Inside, they collapsed, the last of their strength giving out.

They built a small, smokeless fire using a chemical fire-starter from one of the scavenged kits.

The soft, flickering light pushed back the oppressive darkness and offered a small bit of warmth and comfort.

They ate their scavenged rations in heavy silence, the plain taste of old nutrient paste a harsh reminder of their new, lowly place in the food chain.

They agreed to take turns on watch, two hours at a time. Rickon, his mind a chaotic whirlwind of secrets, temptations, and growing guilt, volunteered for the first shift.

As the others drifted into a restless, uneasy sleep, their tired bodies finally yielding, Rickon remained seated at the cave's entrance.

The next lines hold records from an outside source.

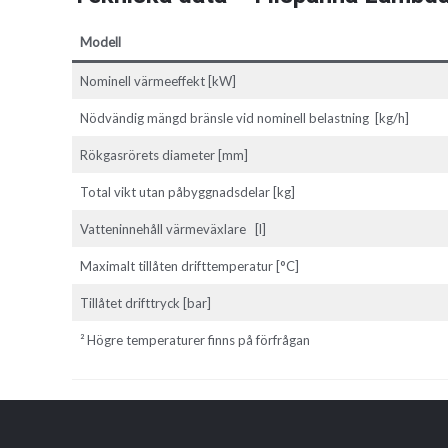
Modell
Nominell värmeeffekt [kW]
Nödvändig mängd bränsle vid nominell belastning [kg/h]
Rökgasrörets diameter [mm]
Total vikt utan påbyggnadsdelar [kg]
Vatteninnehåll värmeväxlare [l]
Maximalt tillåten drifttemperatur [°C]
Tillåtet drifttryck [bar]
² Högre temperaturer finns på förfrågan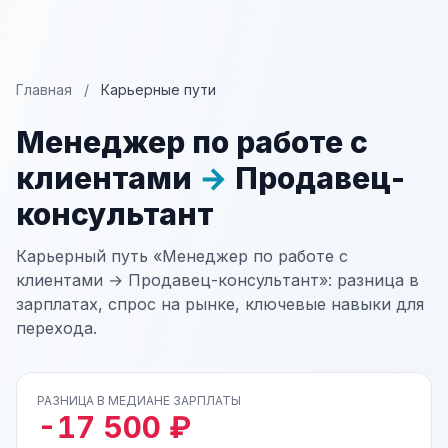
Главная
/
Карьерные пути
Менеджер по работе с
клиентами
→
Продавец-
консультант
Карьерный путь «Менеджер по работе с
клиентами → Продавец-консультант»: разница в
зарплатах, спрос на рынке, ключевые навыки для
перехода.
РАЗНИЦА В МЕДИАНЕ ЗАРПЛАТЫ
-17 500 ₽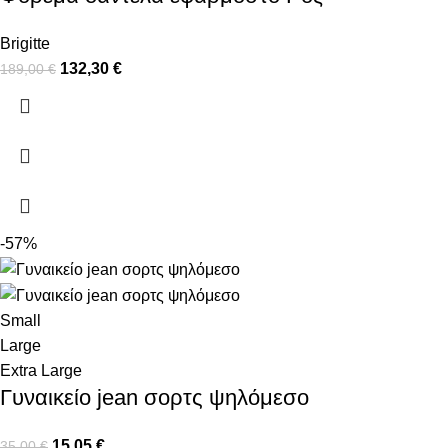
Brigitte
132,30
€
189,00
€
-57%
Small
Large
Extra Large
Γυναικείο jean σορτς ψηλόμεσο
15,05
€
35,00
€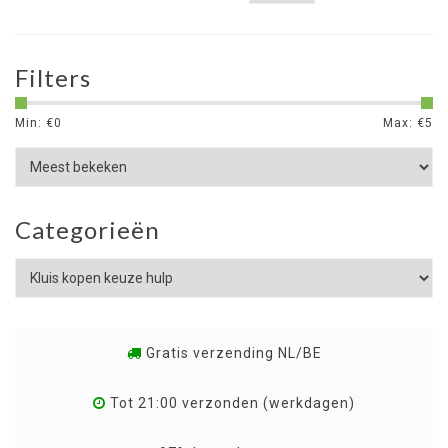
Filters
Min: €
0
Max: €
5
Categorieën
Gratis verzending NL/BE
Tot 21:00 verzonden (werkdagen)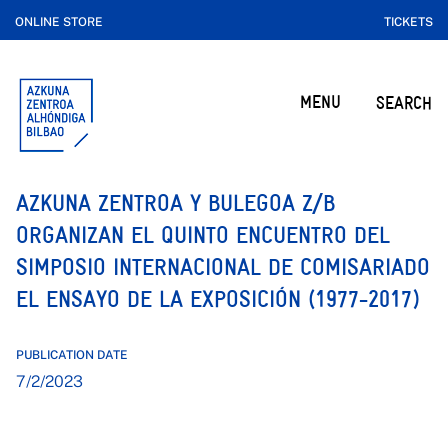
ONLINE STORE
TICKETS
MENU
SEARCH
AZKUNA ZENTROA Y BULEGOA Z/B
ORGANIZAN EL QUINTO ENCUENTRO DEL
SIMPOSIO INTERNACIONAL DE COMISARIADO
EL ENSAYO DE LA EXPOSICIÓN (1977-2017)
PUBLICATION DATE
7/2/2023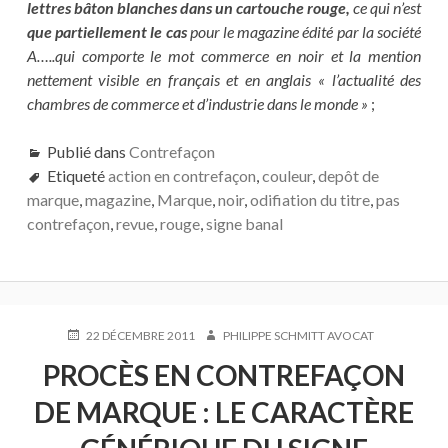
lettres bâton blanches dans un cartouche rouge,
ce qui n’est
que partiellement le cas
pour le magazine édité par la société
A…..qui comporte le mot commerce en noir et la mention
nettement visible en français et en anglais « l’actualité des
chambres de commerce et d’industrie dans le monde »
;
Publié dans
Contrefaçon
Etiqueté
action en contrefaçon
,
couleur
,
depôt de
marque
,
magazine
,
Marque
,
noir
,
odifiation du titre
,
pas
contrefaçon
,
revue
,
rouge
,
signe banal
PUBLIÉ
AUTEUR
22 DÉCEMBRE 2011
PHILIPPE SCHMITT AVOCAT
LE
PROCÈS EN CONTREFAÇON
DE MARQUE : LE CARACTÈRE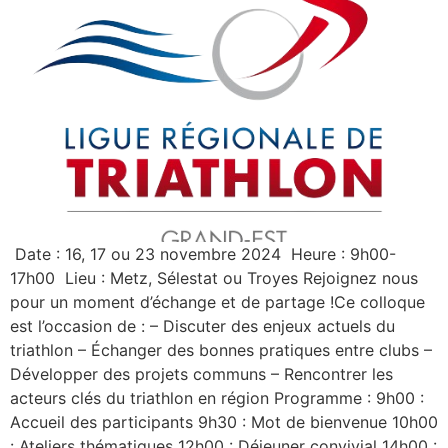
Date : 16, 17 ou 23 novembre 2024 Heure : 9h00-
17h00 Lieu : Metz, Sélestat ou Troyes Rejoignez nous
pour un moment d’échange et de partage !Ce colloque
est l’occasion de : – Discuter des enjeux actuels du
triathlon – Échanger des bonnes pratiques entre clubs –
Développer des projets communs – Rencontrer les
acteurs clés du triathlon en région Programme : 9h00 :
Accueil des participants 9h30 : Mot de bienvenue 10h00
: Ateliers thématiques 12h00 : Déjeuner convivial 14h00 :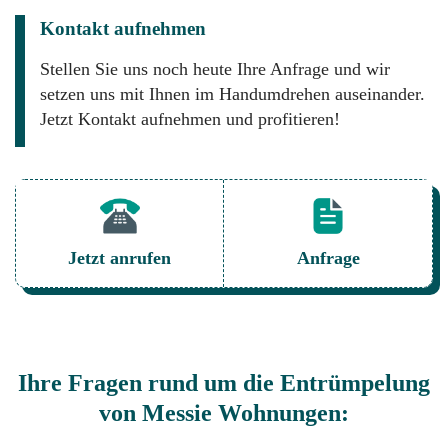
Kontakt aufnehmen
Stellen Sie uns noch heute Ihre Anfrage und wir
setzen uns mit Ihnen im Handumdrehen auseinander.
Jetzt Kontakt aufnehmen und profitieren!
Jetzt anrufen
Anfrage
Ihre Fragen rund um die Entrümpelung
von Messie Wohnungen: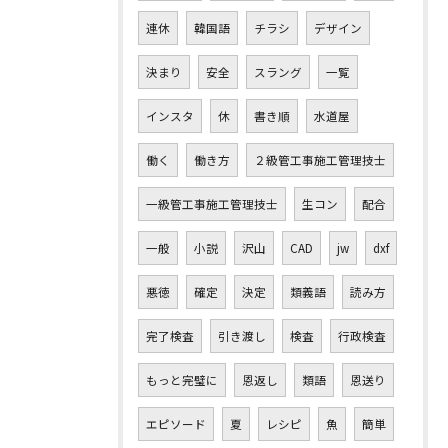
連休
韓国語
チラシ
デザイン
決まり
安全
スラング
一覧
インスタ
休
書き順
水道屋
働く
働き方
２級管工事施工管理技士
一級管工事施工管理技士
生コン
配合
一般
小説
沢山
CAD
jw
dxf
悪徳
確定
決定
類義語
読み方
完了検査
引き渡し
検査
行政検査
もっと完璧に
恩返し
類語
恩送り
エピソード
夏
レシピ
魚
簡単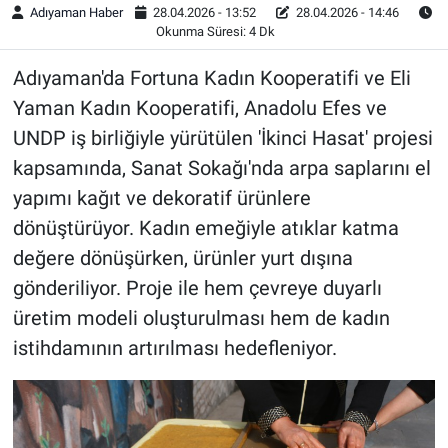
Adıyaman Haber
28.04.2026 - 13:52
28.04.2026 - 14:46
Okunma Süresi: 4 Dk
Adıyaman'da Fortuna Kadın Kooperatifi ve Eli
Yaman Kadın Kooperatifi, Anadolu Efes ve
UNDP iş birliğiyle yürütülen 'İkinci Hasat' projesi
kapsamında, Sanat Sokağı'nda arpa saplarını el
yapımı kağıt ve dekoratif ürünlere
dönüştürüyor. Kadın emeğiyle atıklar katma
değere dönüşürken, ürünler yurt dışına
gönderiliyor. Proje ile hem çevreye duyarlı
üretim modeli oluşturulması hem de kadın
istihdamının artırılması hedefleniyor.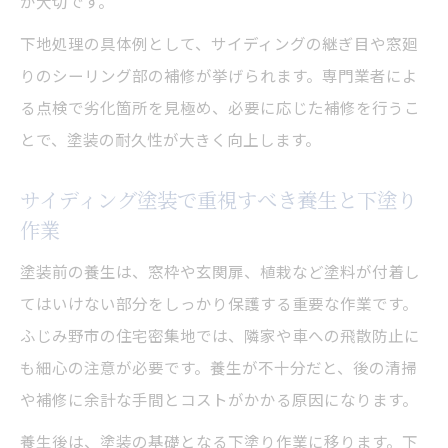
が大切です。
下地処理の具体例として、サイディングの継ぎ目や窓廻
りのシーリング部の補修が挙げられます。専門業者によ
る点検で劣化箇所を見極め、必要に応じた補修を行うこ
とで、塗装の耐久性が大きく向上します。
サイディング塗装で重視すべき養生と下塗り
作業
塗装前の養生は、窓枠や玄関扉、植栽など塗料が付着し
てはいけない部分をしっかり保護する重要な作業です。
ふじみ野市の住宅密集地では、隣家や車への飛散防止に
も細心の注意が必要です。養生が不十分だと、後の清掃
や補修に余計な手間とコストがかかる原因になります。
養生後は、塗装の基礎となる下塗り作業に移ります。下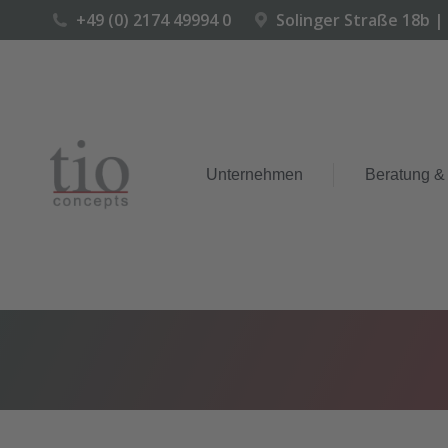
+49 (0) 2174 49994 0
Solinger Straße 18b |
Unternehmen
Beratung &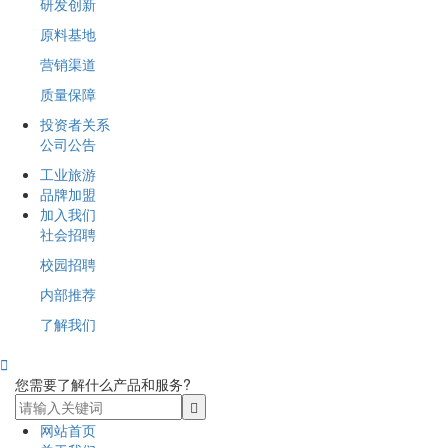
研发创新
原料基地
营销渠道
质量保障
投资者关系
公司公告
工业旅游
品牌加盟
加入我们
社会招聘
校园招聘
内部推荐
了解我们

您需要了解什么产品和服务?
网站首页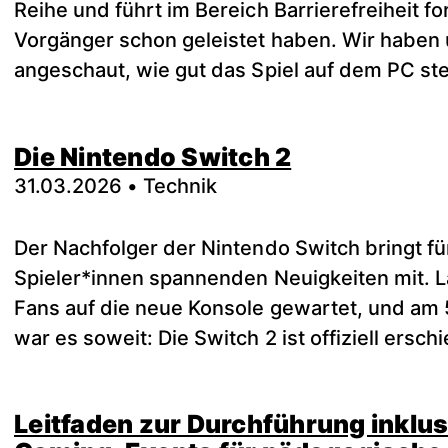
Reihe und führt im Bereich Barrierefreiheit fo
Vorgänger schon geleistet haben. Wir haben
angeschaut, wie gut das Spiel auf dem PC ste
Die Nintendo Switch 2
31.03.2026 • Technik
Der Nachfolger der Nintendo Switch bringt für
Spieler*innen spannenden Neuigkeiten mit. 
Fans auf die neue Konsole gewartet, und am 
war es soweit: Die Switch 2 ist offiziell ersch
Leitfaden zur Durchführung inklus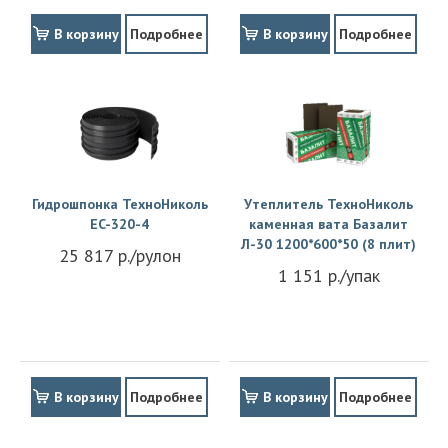
В корзину
Подробнее
В корзину
Подробнее
Гидрошпонка ТехноНиколь
Утеплитель ТехноНиколь
EC-320-4
каменная вата Базалит
Л-30 1200*600*50 (8 плит)
25 817 р./рулон
1 151 р./упак
В корзину
Подробнее
В корзину
Подробнее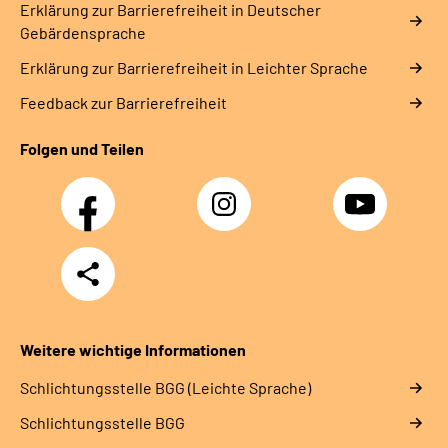
Erklärung zur Barrierefreiheit in Deutscher
Gebärdensprache
Erklärung zur Barrierefreiheit in Leichter Sprache
Feedback zur Barrierefreiheit
Folgen und Teilen
Facebook
Instagram
YouTube
Teilen
Weitere wichtige Informationen
Schlich­tungs­stel­le BGG (Leichte Sprache)
Schlich­tungs­stel­le BGG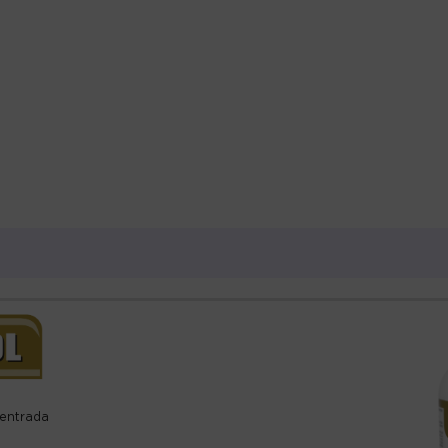
FUNIBIOL
entrada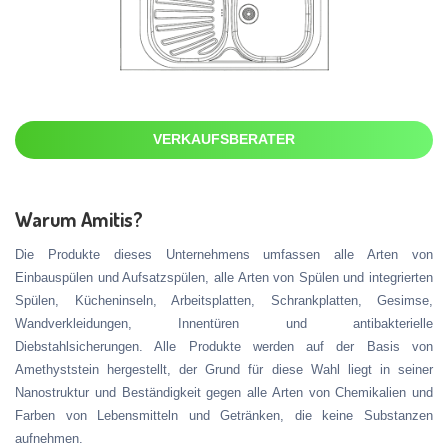
VERKAUFSBERATER
Warum Amitis?
Die Produkte dieses Unternehmens umfassen alle Arten von
Einbauspülen und Aufsatzspülen, alle Arten von Spülen und integrierten
Spülen, Kücheninseln, Arbeitsplatten, Schrankplatten, Gesimse,
Wandverkleidungen, Innentüren und antibakterielle
Diebstahlsicherungen. Alle Produkte werden auf der Basis von
Amethyststein hergestellt, der Grund für diese Wahl liegt in seiner
Nanostruktur und Beständigkeit gegen alle Arten von Chemikalien und
Farben von Lebensmitteln und Getränken, die keine Substanzen
aufnehmen.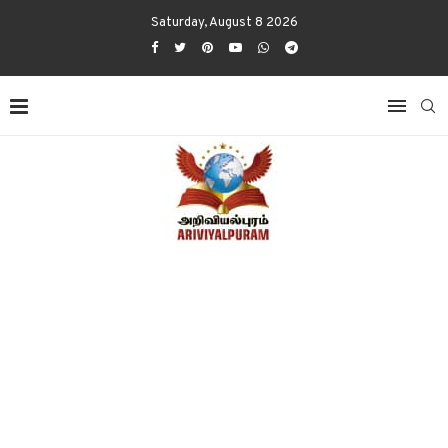
Saturday, August 8 2026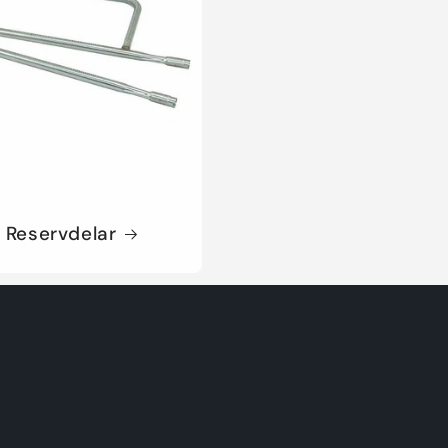
 Reservdelar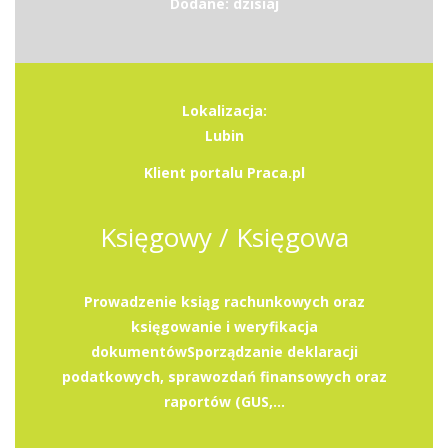
Dodane: dzisiaj
Lokalizacja:
Lubin
Klient portalu Praca.pl
Księgowy / Księgowa
Prowadzenie ksiąg rachunkowych oraz
księgowanie i weryfikacja
dokumentówSporządzanie deklaracji
podatkowych, sprawozdań finansowych oraz
raportów (GUS,...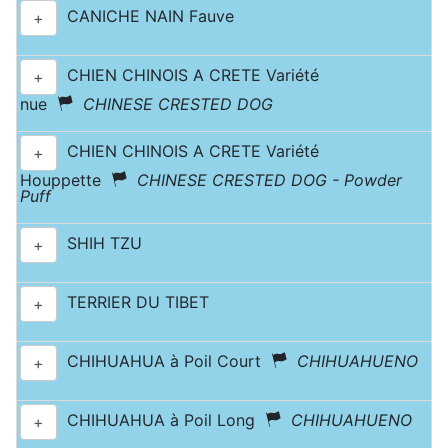
CANICHE NAIN Fauve
+
CHIEN CHINOIS A CRETE Variété
+
nue
CHINESE CRESTED DOG
CHIEN CHINOIS A CRETE Variété
+
Houppette
CHINESE CRESTED DOG - Powder
Puff
SHIH TZU
+
TERRIER DU TIBET
+
CHIHUAHUA à Poil Court
CHIHUAHUENO
+
CHIHUAHUA à Poil Long
CHIHUAHUENO
+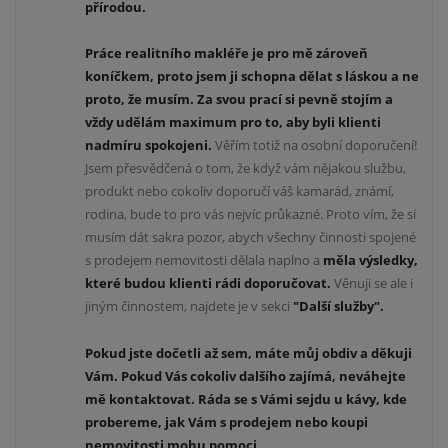
přírodou.
Práce realitního makléře je pro mě zároveň
koníčkem, proto jsem ji schopna dělat s láskou a ne
proto, že musím. Za svou prací si pevně stojím a
vždy udělám maximum pro to, aby byli klienti
nadmíru spokojeni.
Věřím totiž na osobní doporučení!
Jsem přesvědčená o tom, že když vám nějakou službu,
produkt nebo cokoliv doporučí váš kamarád, známí,
rodina, bude to pro vás nejvíc průkazné. Proto vím, že si
musím dát sakra pozor, abych všechny činnosti spojené
s prodejem nemovitosti dělala naplno a
měla výsledky,
které budou klienti rádi doporučovat.
Věnuji se ale i
jiným činnostem, najdete je v sekci
"Další služby".
Pokud jste dočetli až sem, máte můj obdiv a děkuji
Vám. Pokud Vás cokoliv dalšího zajímá, neváhejte
mě kontaktovat. Ráda se s Vámi sejdu u kávy, kde
probereme, jak Vám s prodejem nebo koupi
nemovitosti mohu pomoci...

The world outside was a masterpiece of lethal beauty.

The strange, glowing plants in the forest gave off a soft, otherworldly light, while a thousand unfamiliar stars sparkled like scattered diamonds in the dark sky.

The deep silence was broken only by the steady drip of glowing fungi outside, Ragnar's loud snore, and the heavy pounding of his own heart.

He gripped the simple, F-Grade knife in his hand, an ordinary, weak tool for a boy with the soul of a sleeping god.